Performance improvement for processing (#146)

sritterginkgo · web-flow · commit bb362a0e9e82 · 2024-05-31T17:08:01.000+01:00
diff --git a/src/litdata/streaming/writer.py b/src/litdata/streaming/writer.py
@@ -99,6 +99,9 @@ def __init__(
         self._distributed_env = _DistributedEnv.detect()
         self._follow_tensor_dimension = follow_tensor_dimension
 
+        self._per_sample_num_bytes = 0
+        self._per_sample_num_items = 0
+
     @property
     def filled(self) -> bool:
         """Returns whether the caching phase is done."""
@@ -277,8 +280,9 @@ def __setitem__(self, index: int, items: Any) -> None:
         self.add_item(index, items)
 
     def add_item(self, index: int, items: Any) -> Optional[str]:
-        # Track the minimum index provided to the writer
-        # Serialize the items and store an Item object.

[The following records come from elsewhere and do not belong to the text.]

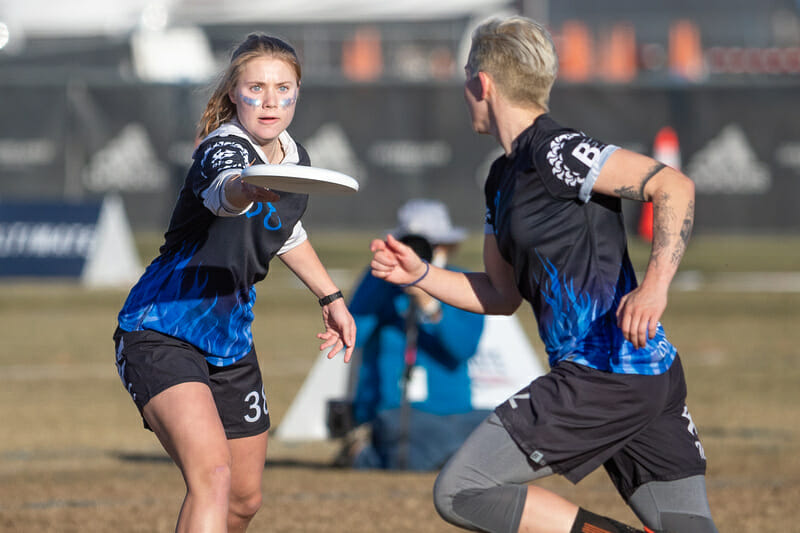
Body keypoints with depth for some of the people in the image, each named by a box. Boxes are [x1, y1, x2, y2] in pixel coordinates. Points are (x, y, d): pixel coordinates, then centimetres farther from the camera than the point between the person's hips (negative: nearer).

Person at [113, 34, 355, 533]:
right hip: (161, 336, -8)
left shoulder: (295, 158, 3)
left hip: (231, 340, 8)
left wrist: (331, 297, 26)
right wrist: (249, 188, -70)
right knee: (212, 476, -29)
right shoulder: (223, 148, -21)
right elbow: (224, 193, -48)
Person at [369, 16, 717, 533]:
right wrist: (419, 274, 16)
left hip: (599, 373, -10)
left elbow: (675, 186, -18)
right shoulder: (504, 178, 19)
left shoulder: (555, 150, -11)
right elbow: (501, 295, 27)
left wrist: (654, 286, -30)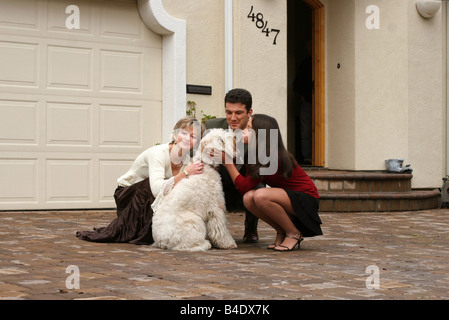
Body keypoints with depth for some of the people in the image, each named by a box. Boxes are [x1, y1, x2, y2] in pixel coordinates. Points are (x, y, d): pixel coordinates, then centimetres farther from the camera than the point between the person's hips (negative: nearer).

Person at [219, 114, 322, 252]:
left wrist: (227, 161, -19)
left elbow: (244, 187, -23)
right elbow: (246, 191, -3)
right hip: (289, 196, 8)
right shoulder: (257, 155, 4)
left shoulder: (272, 158, -24)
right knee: (248, 198, -15)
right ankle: (281, 231, 3)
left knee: (261, 196, -31)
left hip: (307, 199, -8)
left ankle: (294, 233, -11)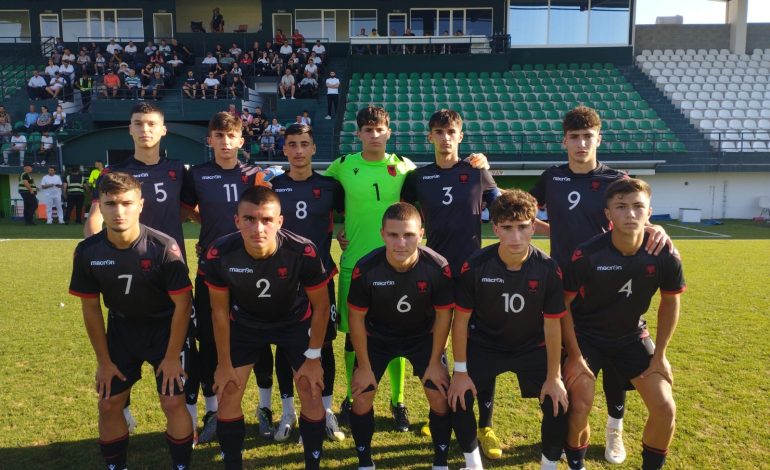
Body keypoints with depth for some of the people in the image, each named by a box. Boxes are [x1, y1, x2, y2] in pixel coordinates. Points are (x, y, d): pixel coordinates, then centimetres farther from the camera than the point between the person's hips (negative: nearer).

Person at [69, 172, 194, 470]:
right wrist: (104, 360, 0)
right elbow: (91, 308, -3)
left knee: (173, 403, -7)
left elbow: (182, 304, -18)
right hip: (121, 328, 4)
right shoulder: (87, 251, -15)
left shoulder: (163, 247, -26)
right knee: (108, 405, 7)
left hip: (164, 328, -3)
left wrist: (172, 357, -15)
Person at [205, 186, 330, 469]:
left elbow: (321, 306, -17)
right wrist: (224, 363, -6)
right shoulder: (219, 255, -30)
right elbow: (220, 310, -12)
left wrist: (313, 357, -11)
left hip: (296, 322, -1)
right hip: (245, 324, 1)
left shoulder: (303, 252, -35)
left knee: (311, 393, -2)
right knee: (227, 393, 1)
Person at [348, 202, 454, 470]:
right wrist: (364, 366, -9)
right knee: (361, 399, -2)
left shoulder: (438, 268, -30)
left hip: (423, 337, 0)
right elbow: (356, 318, -15)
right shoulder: (365, 269, -31)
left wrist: (435, 362, -7)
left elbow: (443, 315, -13)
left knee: (441, 398, -5)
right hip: (377, 337, 0)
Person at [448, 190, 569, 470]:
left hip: (532, 347, 1)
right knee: (458, 400, -11)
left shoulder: (548, 269, -22)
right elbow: (461, 319, -13)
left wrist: (554, 377, -9)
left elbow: (552, 325, -12)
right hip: (483, 345, 0)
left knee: (558, 405, -9)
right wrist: (460, 371, -11)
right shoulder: (475, 266, -23)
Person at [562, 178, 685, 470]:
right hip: (586, 335, -3)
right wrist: (575, 356, -14)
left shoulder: (666, 256, -18)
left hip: (632, 337, 3)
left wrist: (659, 355, 0)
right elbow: (562, 305, -14)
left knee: (665, 408, -4)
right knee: (579, 408, -12)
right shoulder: (586, 255, -27)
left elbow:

+        """Given an index and items will serialize the items and store an Item object to the growing
+        `_serialized_items`."""
+
         if index in self._serialized_items:
             raise ValueError(f"The provided index {index} already exists in the cache.")
 
@@ -289,23 +293,50 @@ def add_item(self, index: int, items: Any) -> Optional[str]:
             bytes=len(data),
             dim=dim,
         )
-
-        if not self._should_write():
+        if self._min_index is None:
+            # When processing the first item for the current chunk
+            indexes = list(self._serialized_items.keys())

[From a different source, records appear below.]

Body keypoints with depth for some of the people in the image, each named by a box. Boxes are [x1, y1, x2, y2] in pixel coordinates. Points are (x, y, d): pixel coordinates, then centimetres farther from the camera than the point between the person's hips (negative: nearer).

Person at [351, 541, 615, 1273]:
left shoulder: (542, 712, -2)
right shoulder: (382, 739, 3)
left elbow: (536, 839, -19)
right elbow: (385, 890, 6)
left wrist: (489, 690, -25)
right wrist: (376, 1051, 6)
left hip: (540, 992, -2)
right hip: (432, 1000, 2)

+            self._max_index = self._min_index = indexes[0] if len(indexes) == 1 else min(*indexes)
+            self._per_sample_num_items = self._per_sample_num_bytes = 0
+            if not self._should_write():
+                return None
+        elif index < self._min_index:
+            # reset the "temp" chunk
+            self._max_index = self._min_index = index
+            self._per_sample_num_items = self._per_sample_num_bytes = 0
+            if not self._should_write():
+                return None
+        elif index == self._max_index:
+            if not self._should_write():
+                return None
+        else:
             return None
+
         filepath = os.path.join(self._cache_dir, self.get_chunk_filename())
+
         self.write_chunk()
+
+        # now to reset
         self._min_index = None
         self._max_index = None
+        self._per_sample_num_bytes = 0
+        self._per_sample_num_items = 0
+
         return filepath
 
     def _should_write(self) -> bool:
         # TODO: Misleading method name, it modifies `self._min_index` and `self._max_index`!
         if not self._serialized_items:
             return False
-        indexes = list(self._serialized_items.keys())

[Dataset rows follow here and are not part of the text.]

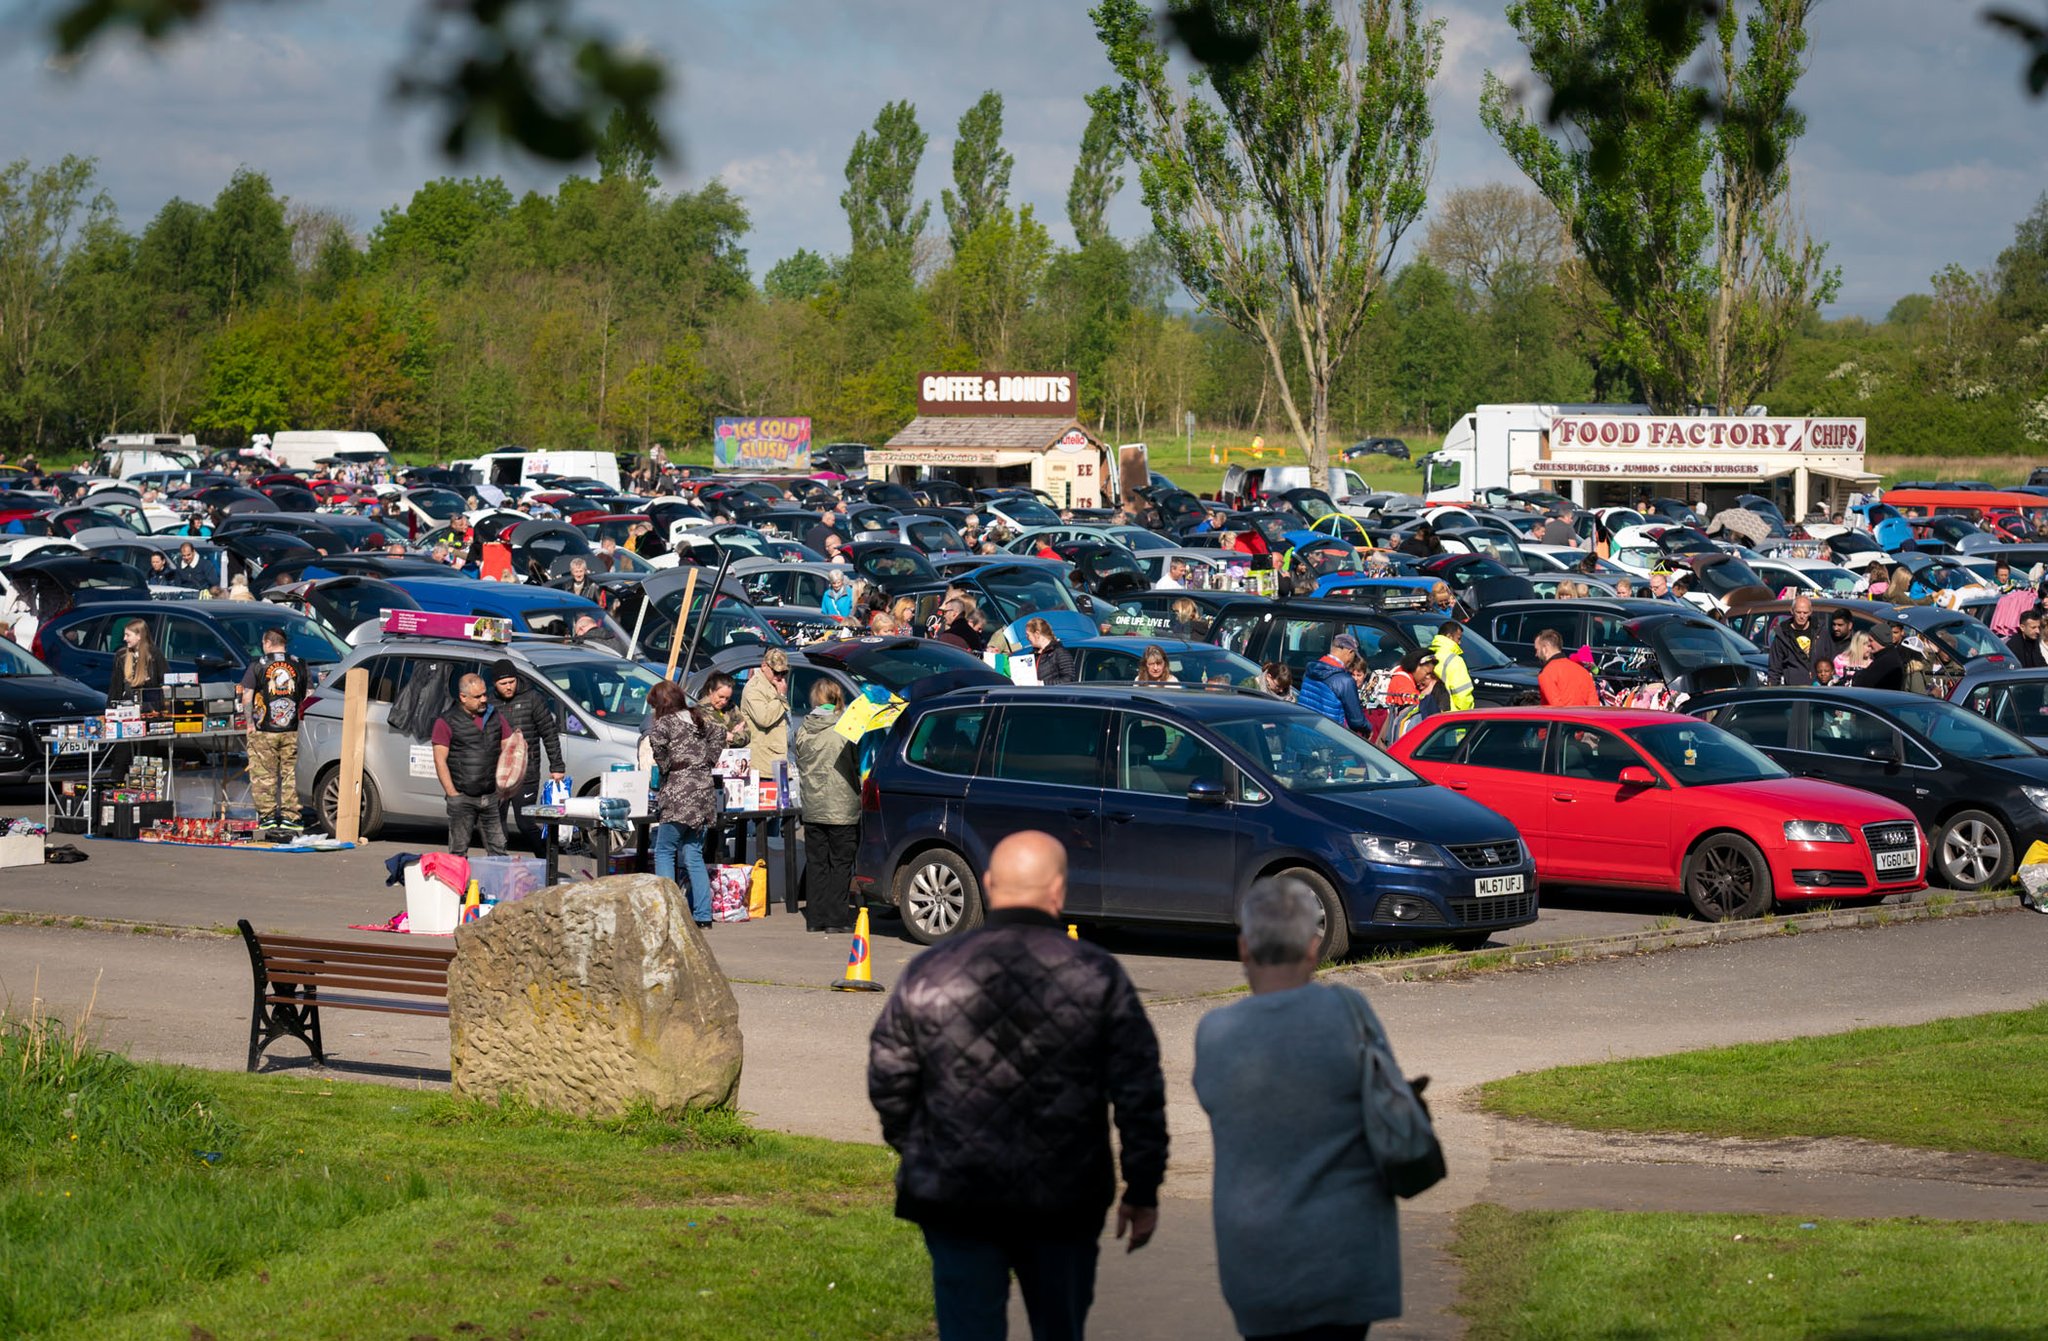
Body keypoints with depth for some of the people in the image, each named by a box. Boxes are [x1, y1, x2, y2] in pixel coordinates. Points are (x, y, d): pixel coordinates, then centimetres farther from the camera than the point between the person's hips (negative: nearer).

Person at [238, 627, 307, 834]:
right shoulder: (299, 665, 4)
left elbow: (246, 696, -5)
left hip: (264, 731, -2)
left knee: (263, 775, 5)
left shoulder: (258, 666, -3)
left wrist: (250, 723, 2)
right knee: (289, 774, 8)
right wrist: (302, 720, 14)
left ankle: (267, 816, 5)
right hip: (291, 731, 2)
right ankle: (289, 816, 7)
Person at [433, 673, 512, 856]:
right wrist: (452, 793, -10)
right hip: (463, 798, -4)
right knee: (458, 851, 0)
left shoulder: (496, 717, 11)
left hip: (492, 796, 4)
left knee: (498, 848, 4)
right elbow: (440, 761, -5)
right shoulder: (446, 722, -2)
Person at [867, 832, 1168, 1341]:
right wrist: (1143, 1189, 4)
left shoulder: (929, 972, -2)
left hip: (955, 1195, 0)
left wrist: (917, 1156, 21)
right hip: (1064, 1201, 0)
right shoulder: (1097, 975, -5)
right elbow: (1140, 1093, -5)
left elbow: (887, 1082, 5)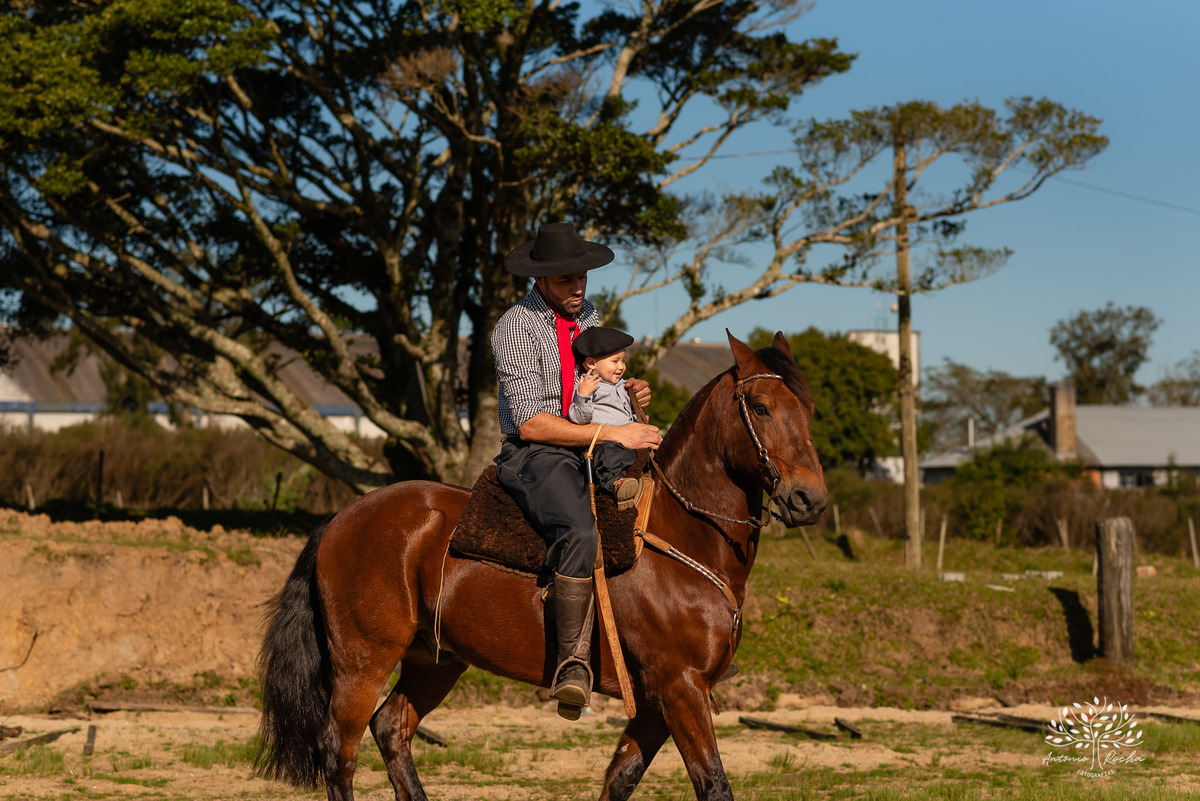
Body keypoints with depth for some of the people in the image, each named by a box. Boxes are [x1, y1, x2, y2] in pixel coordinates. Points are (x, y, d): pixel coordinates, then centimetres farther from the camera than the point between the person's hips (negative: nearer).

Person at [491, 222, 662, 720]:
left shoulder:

-        self._min_index = index = indexes[0] if len(indexes) == 1 else min(*indexes)
-        num_bytes = 0
-        num_items = 0
+
+        if not isinstance(self._max_index, int):
+            return False
+
+        # We have already validated the indexes from the interval `min_index` to `max_index`` are in `_serialized_items`
+        # Resetting the num_bytes and  num_items back the values.
+        num_bytes = self._per_sample_num_bytes
+        num_items = self._per_sample_num_items
+        index = self._max_index
         while True:
             item = self._serialized_items.get(index, None)
             if item:
@@ -318,6 +349,9 @@ def _should_write(self) -> bool:
                     self._max_index = index - 1
                     return True
             else:
+                self._per_sample_num_bytes = num_bytes
+                self._per_sample_num_items = num_items
+                self._max_index = index
                 return False
 
     def write_chunk_to_file(
diff --git a/tests/streaming/test_writer.py b/tests/streaming/test_writer.py
@@ -226,3 +226,29 @@ def test_writer_human_format(tmpdir):
 
     binary_writer = BinaryWriter(tmpdir, chunk_bytes="64MB")
     assert binary_writer._chunk_bytes == 64000000
+
+
+def test_writer_unordered_indexes(tmpdir):
+    cache_dir = os.path.join(tmpdir, "chunks")
+    os.makedirs(cache_dir, exist_ok=True)
+
+    binary_writer = BinaryWriter(cache_dir, chunk_size=5)
+
+    arr = [2, 3, 1, 4, 6, 5, 7, 8, 11, 9, 10, 12]
+
+    for i in arr:
+        binary_writer[i] = i - 1
+
+    binary_writer.done()
+    binary_writer.merge()
+
+    reader = BinaryReader(cache_dir)
+    for i in range(12):
+        assert i == reader.read(ChunkedIndex(i, chunk_index=i // 5))
+
+    with open(os.path.join(cache_dir, "index.json")) as f:
+        data = json.load(f)
+
+    assert data["chunks"][0]["chunk_size"] == 5
+    assert data["chunks"][1]["chunk_size"] == 5
+    assert data["chunks"][2]["chunk_size"] == 2